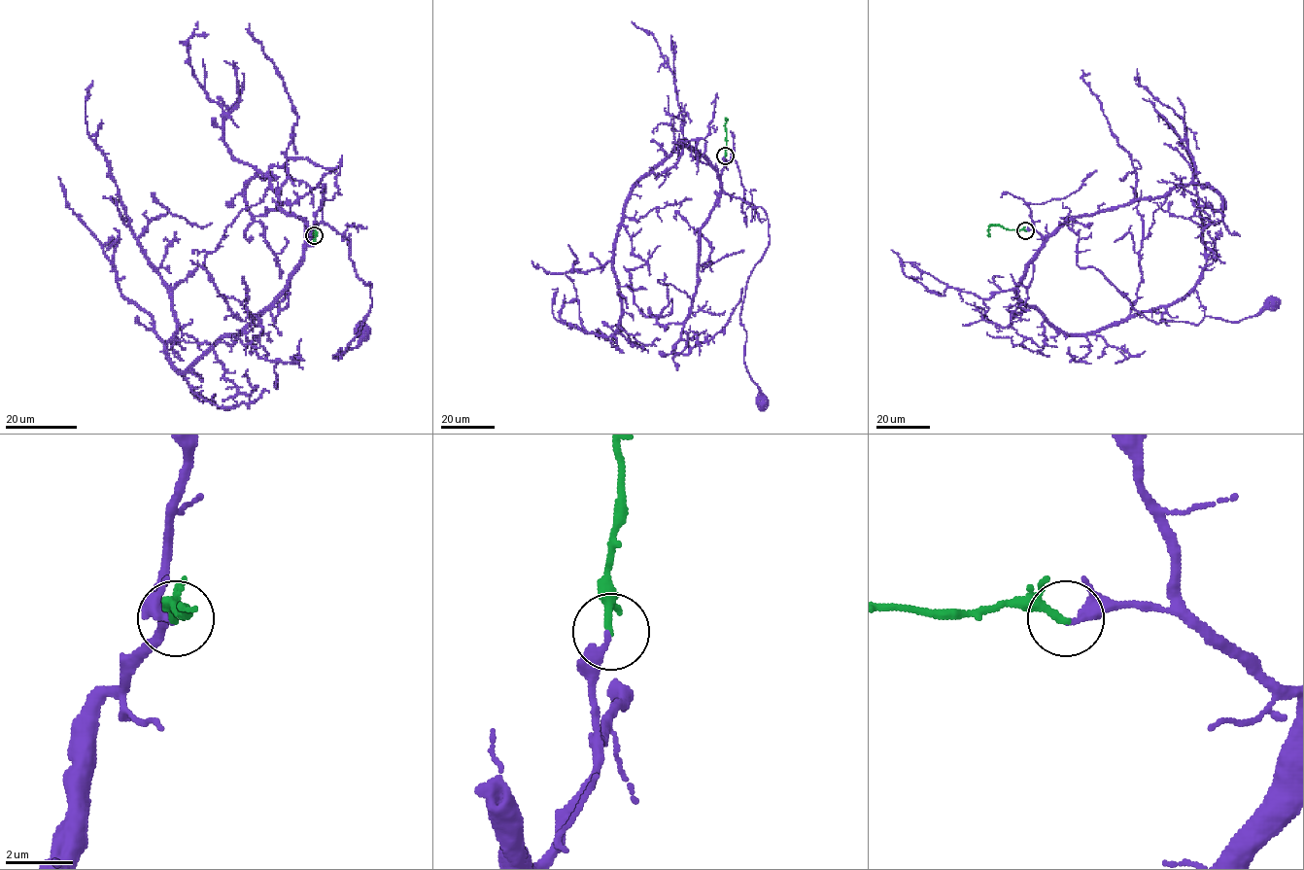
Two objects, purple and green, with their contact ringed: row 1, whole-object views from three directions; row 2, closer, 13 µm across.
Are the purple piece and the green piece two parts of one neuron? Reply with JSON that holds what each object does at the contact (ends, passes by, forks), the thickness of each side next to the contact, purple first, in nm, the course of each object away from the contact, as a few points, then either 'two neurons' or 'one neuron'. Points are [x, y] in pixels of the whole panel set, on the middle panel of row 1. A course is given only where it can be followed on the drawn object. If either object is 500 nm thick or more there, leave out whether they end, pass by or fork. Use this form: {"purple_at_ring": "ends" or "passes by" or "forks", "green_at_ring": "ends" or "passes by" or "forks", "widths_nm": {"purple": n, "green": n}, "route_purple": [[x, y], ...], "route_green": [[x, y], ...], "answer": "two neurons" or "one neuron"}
{"purple_at_ring": "ends", "green_at_ring": "ends", "widths_nm": {"purple": 280, "green": 220}, "route_purple": [[725, 156], [720, 188], [761, 207], [769, 221], [769, 243], [747, 279], [740, 321], [745, 367], [762, 402]], "route_green": [[725, 156], [727, 119], [725, 121]], "answer": "one neuron"}

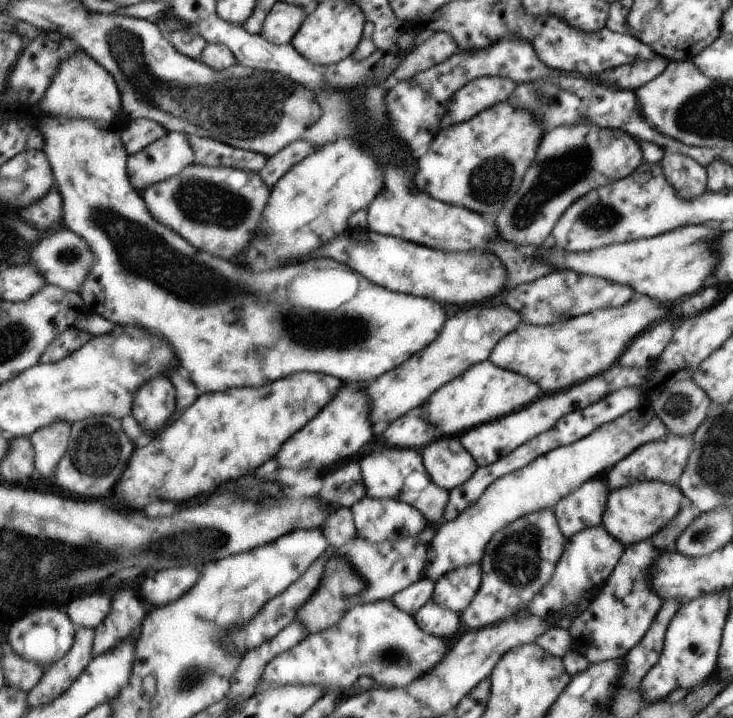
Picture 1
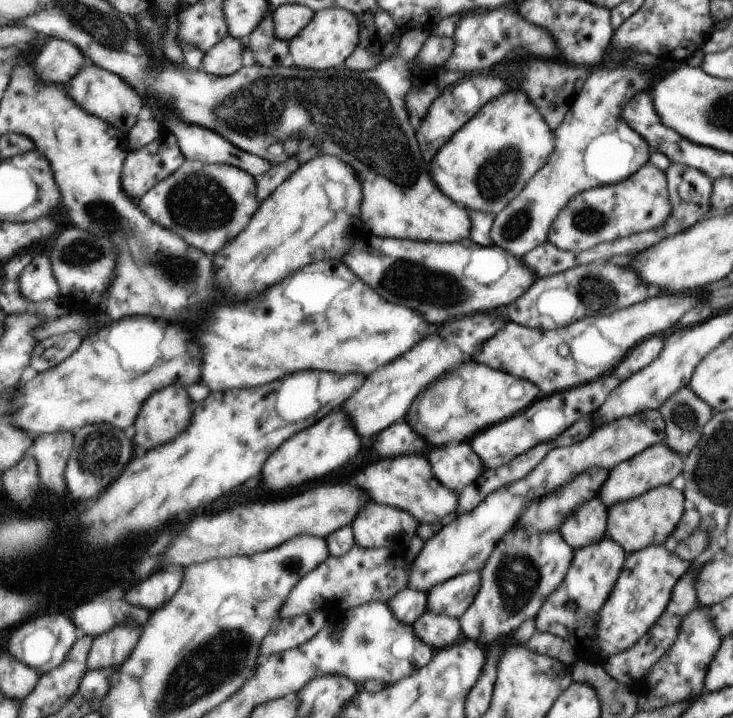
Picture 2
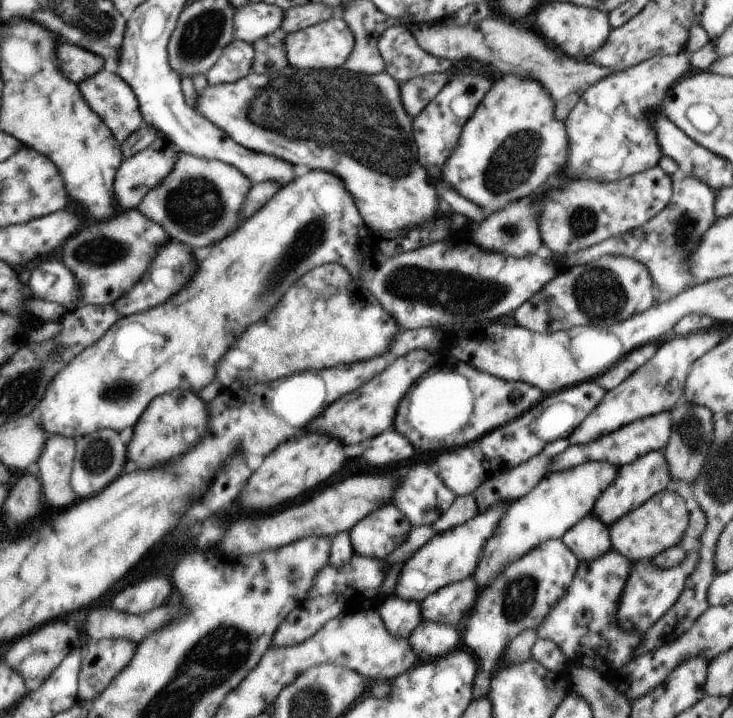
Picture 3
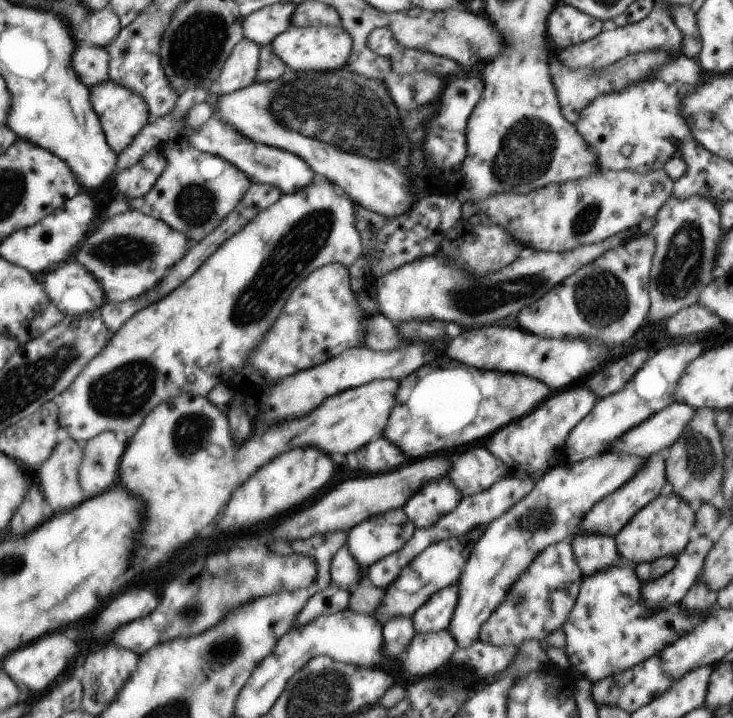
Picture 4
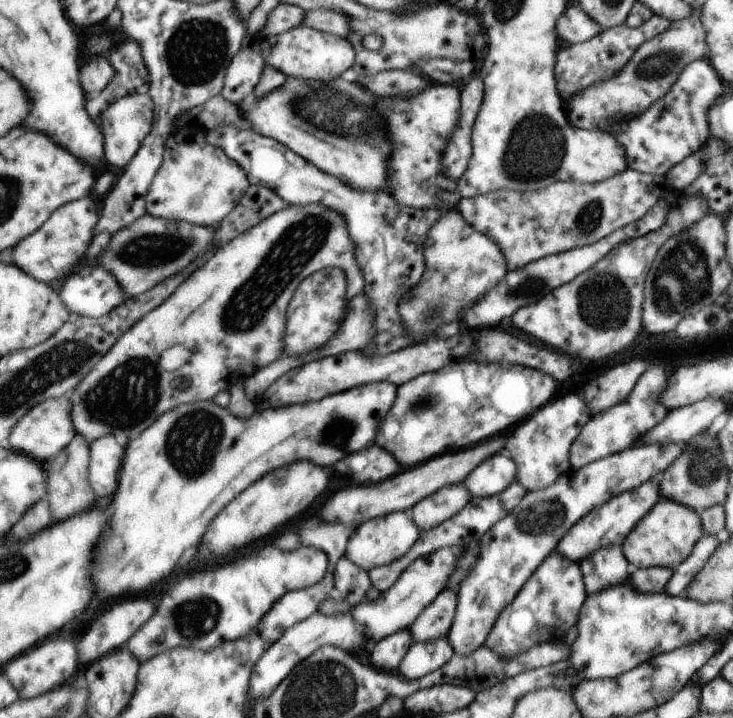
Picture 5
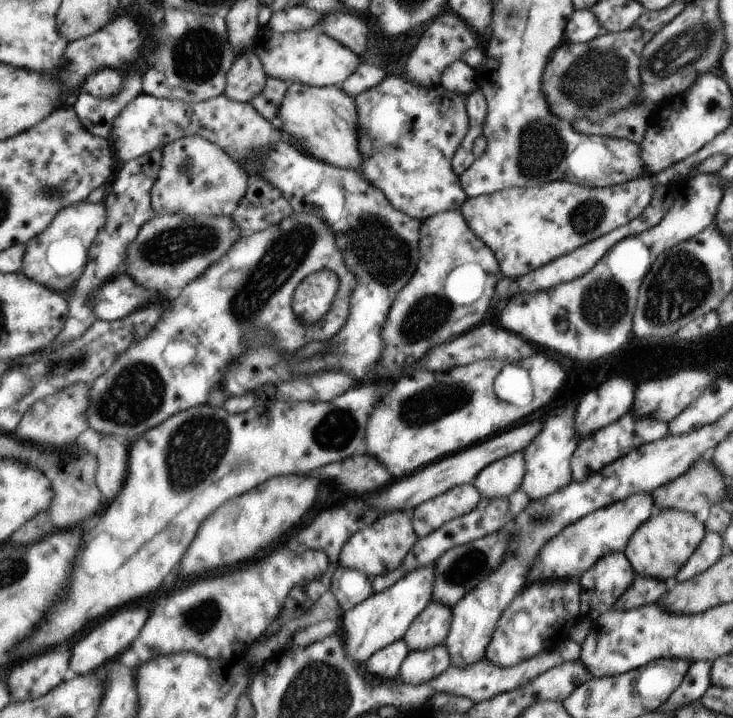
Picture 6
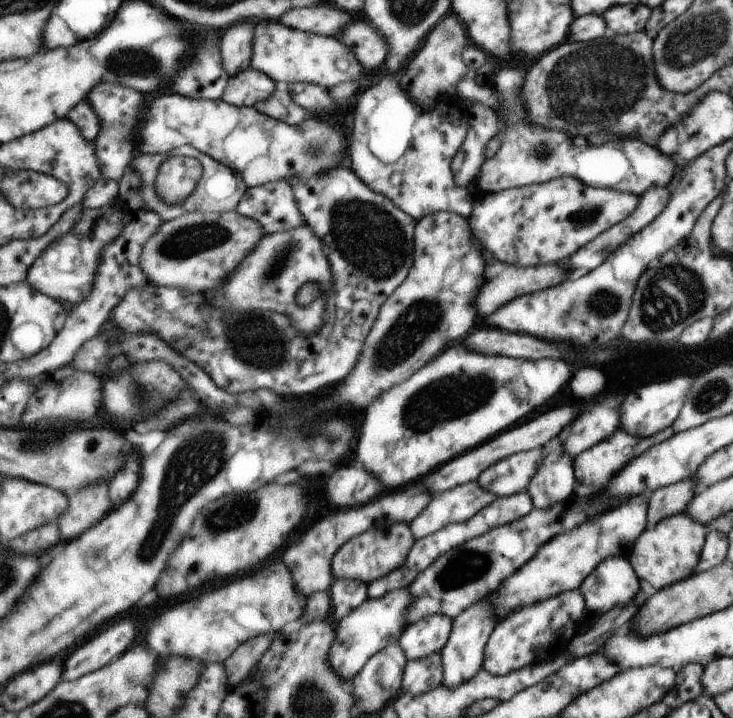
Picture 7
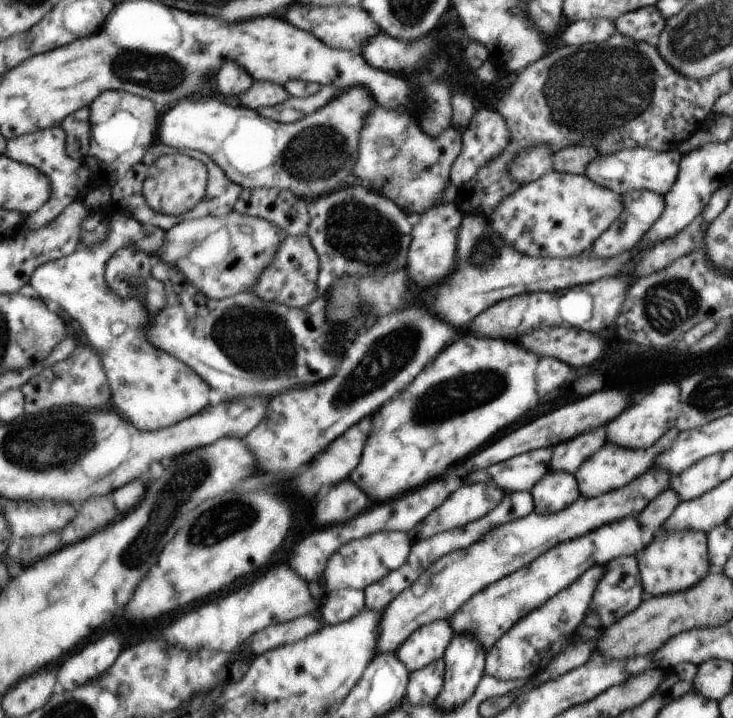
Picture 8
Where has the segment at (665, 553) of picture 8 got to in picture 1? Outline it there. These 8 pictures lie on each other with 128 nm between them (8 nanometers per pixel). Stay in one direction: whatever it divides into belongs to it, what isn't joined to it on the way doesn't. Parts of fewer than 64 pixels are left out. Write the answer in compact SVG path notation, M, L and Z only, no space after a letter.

TASK OBJECTIVE
In the reply, every line of the material above is to be reproduced verbatim, and the images are to be left out.

RESULT OF THIS EXERCISE
Two objects, purple and green, with their contact ringed: row 1, whole-object views from three directions; row 2, closer, 13 µm across.
Are the purple piece and the green piece two parts of one neuron? Reply with JSON that holds what each object does at the contact (ends, passes by, forks), the thickness of each side next to the contact, purple first, in nm, the course of each object away from the contact, as a few points, then either 'two neurons' or 'one neuron'. Points are [x, y] in pixels of the whole panel set, on the middle panel of row 1. A course is given only where it can be followed on the drawn object. If either object is 500 nm thick or more there, leave out whether they end, pass by or fork. Use this form: {"purple_at_ring": "ends" or "passes by" or "forks", "green_at_ring": "ends" or "passes by" or "forks", "widths_nm": {"purple": n, "green": n}, "route_purple": [[x, y], ...], "route_green": [[x, y], ...], "answer": "two neurons" or "one neuron"}
{"purple_at_ring": "ends", "green_at_ring": "ends", "widths_nm": {"purple": 280, "green": 220}, "route_purple": [[725, 156], [720, 188], [761, 207], [769, 221], [769, 243], [747, 279], [740, 321], [745, 367], [762, 402]], "route_green": [[725, 156], [727, 119], [725, 121]], "answer": "one neuron"}

Picture 1
Picture 2
Picture 3
Picture 4
Picture 5
Picture 6
Picture 7
Picture 8
Where has the segment at (665, 553) of picture 8 got to in picture 1? Outline it there. These 8 pictures lie on each other with 128 nm between them (8 nanometers per pixel). Stay in one direction: whatever it divides into belongs to it, what isn't joined to it on the way doesn't. Parts of fewer than 64 pixels are left out. Write the answer in compact SVG path notation, M, L and Z only, no space after a letter.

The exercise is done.